Directive: Which lines in the records below hold the word "second"? Copy each of them.

Supplied data:
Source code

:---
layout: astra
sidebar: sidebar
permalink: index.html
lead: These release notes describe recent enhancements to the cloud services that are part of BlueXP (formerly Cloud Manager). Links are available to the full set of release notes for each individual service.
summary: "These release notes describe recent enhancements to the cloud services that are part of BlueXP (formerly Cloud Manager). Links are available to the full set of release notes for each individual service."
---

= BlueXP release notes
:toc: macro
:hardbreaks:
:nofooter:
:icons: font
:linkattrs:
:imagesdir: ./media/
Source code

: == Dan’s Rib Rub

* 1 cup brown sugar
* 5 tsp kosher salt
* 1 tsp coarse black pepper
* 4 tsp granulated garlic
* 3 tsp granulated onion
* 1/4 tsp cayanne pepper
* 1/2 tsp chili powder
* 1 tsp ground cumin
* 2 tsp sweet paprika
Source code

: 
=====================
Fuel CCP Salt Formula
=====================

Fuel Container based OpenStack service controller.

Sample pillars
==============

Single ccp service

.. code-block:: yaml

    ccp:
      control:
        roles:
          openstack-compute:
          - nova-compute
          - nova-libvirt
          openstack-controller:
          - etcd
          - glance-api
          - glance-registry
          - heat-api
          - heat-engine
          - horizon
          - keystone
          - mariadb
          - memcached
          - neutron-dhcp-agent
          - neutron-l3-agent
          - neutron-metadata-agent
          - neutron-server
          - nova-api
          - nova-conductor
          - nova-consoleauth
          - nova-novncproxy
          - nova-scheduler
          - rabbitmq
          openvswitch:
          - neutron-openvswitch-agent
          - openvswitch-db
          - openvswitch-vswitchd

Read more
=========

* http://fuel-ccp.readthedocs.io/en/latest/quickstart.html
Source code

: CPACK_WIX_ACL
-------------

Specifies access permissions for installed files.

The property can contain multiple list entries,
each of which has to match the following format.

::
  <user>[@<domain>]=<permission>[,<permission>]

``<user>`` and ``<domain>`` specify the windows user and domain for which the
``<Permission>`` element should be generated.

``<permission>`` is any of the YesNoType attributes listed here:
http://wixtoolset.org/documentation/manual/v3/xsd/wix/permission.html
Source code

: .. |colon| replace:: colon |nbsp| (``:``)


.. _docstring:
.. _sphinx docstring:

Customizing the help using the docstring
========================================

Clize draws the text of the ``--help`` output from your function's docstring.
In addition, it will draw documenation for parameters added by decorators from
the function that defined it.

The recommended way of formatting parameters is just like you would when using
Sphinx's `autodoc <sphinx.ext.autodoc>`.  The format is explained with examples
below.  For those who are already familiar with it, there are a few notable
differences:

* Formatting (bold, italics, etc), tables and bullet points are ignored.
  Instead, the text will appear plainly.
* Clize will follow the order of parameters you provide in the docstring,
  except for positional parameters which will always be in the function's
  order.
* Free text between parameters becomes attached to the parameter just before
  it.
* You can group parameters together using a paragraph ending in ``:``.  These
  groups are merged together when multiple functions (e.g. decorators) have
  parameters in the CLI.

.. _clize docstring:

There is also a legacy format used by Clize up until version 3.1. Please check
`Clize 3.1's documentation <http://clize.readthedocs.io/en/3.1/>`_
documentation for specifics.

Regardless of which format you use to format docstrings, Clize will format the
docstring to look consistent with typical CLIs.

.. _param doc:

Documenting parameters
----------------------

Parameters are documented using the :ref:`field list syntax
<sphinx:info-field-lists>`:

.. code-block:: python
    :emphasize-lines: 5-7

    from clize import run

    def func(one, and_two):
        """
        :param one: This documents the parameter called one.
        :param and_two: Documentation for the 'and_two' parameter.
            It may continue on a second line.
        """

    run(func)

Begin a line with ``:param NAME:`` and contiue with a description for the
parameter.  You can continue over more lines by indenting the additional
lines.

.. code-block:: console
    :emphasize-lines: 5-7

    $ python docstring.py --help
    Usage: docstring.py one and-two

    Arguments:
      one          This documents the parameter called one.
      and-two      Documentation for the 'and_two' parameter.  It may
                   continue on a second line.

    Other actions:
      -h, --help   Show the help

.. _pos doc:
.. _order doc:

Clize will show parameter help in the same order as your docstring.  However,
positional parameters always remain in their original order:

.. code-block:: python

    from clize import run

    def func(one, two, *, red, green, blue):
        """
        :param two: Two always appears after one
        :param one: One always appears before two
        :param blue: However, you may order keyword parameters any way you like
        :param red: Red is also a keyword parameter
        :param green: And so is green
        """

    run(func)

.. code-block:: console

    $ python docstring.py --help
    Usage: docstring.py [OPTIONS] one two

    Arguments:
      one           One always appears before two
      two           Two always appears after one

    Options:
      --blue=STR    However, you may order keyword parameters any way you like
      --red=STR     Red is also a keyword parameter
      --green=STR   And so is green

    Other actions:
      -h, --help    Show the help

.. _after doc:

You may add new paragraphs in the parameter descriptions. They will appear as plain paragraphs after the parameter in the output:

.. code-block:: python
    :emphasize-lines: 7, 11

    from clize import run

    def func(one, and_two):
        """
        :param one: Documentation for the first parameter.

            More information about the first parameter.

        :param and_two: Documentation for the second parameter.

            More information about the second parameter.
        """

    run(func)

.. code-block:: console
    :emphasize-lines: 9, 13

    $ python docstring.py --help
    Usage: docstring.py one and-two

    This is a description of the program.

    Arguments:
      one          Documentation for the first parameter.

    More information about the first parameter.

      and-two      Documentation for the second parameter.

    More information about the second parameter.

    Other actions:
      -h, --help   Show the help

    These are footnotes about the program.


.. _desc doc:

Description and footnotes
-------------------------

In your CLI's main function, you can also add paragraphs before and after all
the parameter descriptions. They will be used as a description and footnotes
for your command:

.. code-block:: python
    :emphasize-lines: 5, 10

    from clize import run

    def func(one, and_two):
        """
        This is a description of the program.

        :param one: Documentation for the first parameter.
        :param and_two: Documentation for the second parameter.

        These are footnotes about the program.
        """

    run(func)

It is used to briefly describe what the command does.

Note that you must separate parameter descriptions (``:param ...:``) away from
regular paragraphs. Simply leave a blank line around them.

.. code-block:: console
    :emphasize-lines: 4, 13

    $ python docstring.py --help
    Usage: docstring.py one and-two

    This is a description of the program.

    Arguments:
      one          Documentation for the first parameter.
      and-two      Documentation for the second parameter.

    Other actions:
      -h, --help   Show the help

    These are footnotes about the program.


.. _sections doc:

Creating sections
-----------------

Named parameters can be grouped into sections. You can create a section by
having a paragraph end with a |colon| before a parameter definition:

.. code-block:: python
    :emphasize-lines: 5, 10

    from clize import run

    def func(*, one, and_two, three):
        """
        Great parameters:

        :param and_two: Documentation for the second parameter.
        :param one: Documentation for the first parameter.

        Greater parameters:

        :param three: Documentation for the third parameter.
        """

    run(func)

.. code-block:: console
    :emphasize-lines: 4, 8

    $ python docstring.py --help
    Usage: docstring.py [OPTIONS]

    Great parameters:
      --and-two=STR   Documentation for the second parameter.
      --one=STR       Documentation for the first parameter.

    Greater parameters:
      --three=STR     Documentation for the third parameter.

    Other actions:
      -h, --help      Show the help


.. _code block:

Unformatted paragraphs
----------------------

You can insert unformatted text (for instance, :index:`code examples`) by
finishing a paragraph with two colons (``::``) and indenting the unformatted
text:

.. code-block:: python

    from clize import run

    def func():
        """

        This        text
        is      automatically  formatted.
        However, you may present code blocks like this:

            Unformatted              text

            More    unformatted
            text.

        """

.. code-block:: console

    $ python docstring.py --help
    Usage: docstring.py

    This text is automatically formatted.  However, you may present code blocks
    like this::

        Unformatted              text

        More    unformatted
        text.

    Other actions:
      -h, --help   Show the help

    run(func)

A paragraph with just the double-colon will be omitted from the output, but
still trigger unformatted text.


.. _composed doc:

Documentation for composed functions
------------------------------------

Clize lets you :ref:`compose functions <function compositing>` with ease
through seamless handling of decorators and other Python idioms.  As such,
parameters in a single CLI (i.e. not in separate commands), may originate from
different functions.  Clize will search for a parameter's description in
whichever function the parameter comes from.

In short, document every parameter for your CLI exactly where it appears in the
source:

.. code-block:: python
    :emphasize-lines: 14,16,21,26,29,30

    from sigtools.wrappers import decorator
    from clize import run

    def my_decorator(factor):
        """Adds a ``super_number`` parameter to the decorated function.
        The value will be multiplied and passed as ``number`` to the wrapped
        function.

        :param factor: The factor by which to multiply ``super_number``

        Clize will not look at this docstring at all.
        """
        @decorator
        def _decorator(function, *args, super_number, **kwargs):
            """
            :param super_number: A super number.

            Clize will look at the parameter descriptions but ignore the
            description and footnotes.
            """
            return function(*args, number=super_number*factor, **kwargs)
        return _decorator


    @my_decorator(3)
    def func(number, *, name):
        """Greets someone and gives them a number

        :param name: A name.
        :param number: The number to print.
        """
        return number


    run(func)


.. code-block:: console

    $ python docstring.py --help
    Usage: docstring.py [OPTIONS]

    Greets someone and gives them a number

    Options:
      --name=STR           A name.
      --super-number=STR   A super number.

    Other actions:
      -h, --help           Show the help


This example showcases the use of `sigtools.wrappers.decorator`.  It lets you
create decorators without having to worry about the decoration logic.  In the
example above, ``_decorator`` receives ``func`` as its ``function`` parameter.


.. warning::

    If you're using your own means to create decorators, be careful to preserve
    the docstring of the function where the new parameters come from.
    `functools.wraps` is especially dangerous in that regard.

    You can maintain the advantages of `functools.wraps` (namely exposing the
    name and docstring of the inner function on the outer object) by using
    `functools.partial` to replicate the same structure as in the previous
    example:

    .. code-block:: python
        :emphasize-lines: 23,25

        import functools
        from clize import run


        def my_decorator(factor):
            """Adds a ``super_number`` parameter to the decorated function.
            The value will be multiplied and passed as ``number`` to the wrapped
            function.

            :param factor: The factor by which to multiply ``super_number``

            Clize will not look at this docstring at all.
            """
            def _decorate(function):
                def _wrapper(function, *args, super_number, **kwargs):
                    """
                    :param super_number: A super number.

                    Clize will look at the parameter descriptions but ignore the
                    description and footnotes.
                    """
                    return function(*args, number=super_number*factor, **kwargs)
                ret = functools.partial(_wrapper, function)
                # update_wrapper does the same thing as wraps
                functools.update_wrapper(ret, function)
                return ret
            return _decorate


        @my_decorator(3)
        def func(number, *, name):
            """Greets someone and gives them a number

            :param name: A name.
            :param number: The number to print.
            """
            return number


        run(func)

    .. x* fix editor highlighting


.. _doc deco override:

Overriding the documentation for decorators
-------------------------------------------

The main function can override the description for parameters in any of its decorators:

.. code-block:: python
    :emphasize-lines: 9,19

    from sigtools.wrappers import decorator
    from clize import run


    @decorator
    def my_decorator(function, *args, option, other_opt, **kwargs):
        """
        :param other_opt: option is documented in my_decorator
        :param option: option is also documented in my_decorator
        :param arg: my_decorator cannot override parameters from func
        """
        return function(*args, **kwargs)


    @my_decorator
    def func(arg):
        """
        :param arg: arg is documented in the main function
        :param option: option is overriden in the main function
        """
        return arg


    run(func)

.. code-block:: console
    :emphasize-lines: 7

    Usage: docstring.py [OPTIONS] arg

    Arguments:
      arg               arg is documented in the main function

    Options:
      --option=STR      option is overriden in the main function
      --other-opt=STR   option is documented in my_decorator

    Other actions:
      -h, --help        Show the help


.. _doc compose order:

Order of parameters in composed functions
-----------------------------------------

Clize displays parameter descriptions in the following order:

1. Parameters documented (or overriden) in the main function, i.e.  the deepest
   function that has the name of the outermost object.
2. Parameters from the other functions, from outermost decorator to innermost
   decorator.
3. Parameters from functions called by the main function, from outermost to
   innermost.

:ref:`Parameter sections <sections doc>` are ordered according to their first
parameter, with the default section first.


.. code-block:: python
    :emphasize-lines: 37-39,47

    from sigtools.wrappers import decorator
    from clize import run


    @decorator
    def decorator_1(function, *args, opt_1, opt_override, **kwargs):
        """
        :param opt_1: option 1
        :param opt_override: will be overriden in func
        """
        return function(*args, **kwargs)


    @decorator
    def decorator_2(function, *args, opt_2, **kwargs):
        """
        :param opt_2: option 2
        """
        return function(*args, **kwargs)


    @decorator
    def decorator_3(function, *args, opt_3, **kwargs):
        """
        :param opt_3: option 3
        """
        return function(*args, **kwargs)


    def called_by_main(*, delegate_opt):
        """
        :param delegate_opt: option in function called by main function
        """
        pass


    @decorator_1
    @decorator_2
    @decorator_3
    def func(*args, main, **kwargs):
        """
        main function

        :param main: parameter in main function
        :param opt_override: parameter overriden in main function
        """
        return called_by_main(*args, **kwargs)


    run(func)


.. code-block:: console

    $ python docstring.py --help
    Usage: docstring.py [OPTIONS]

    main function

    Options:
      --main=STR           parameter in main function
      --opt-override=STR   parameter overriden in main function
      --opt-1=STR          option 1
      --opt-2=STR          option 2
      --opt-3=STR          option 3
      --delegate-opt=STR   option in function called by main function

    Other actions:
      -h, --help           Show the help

Written reply:
            It may continue on a second line.
                   continue on a second line.
        :param and_two: Documentation for the second parameter.
            More information about the second parameter.
      and-two      Documentation for the second parameter.
    More information about the second parameter.
        :param and_two: Documentation for the second parameter.
      and-two      Documentation for the second parameter.
        :param and_two: Documentation for the second parameter.
      --and-two=STR   Documentation for the second parameter.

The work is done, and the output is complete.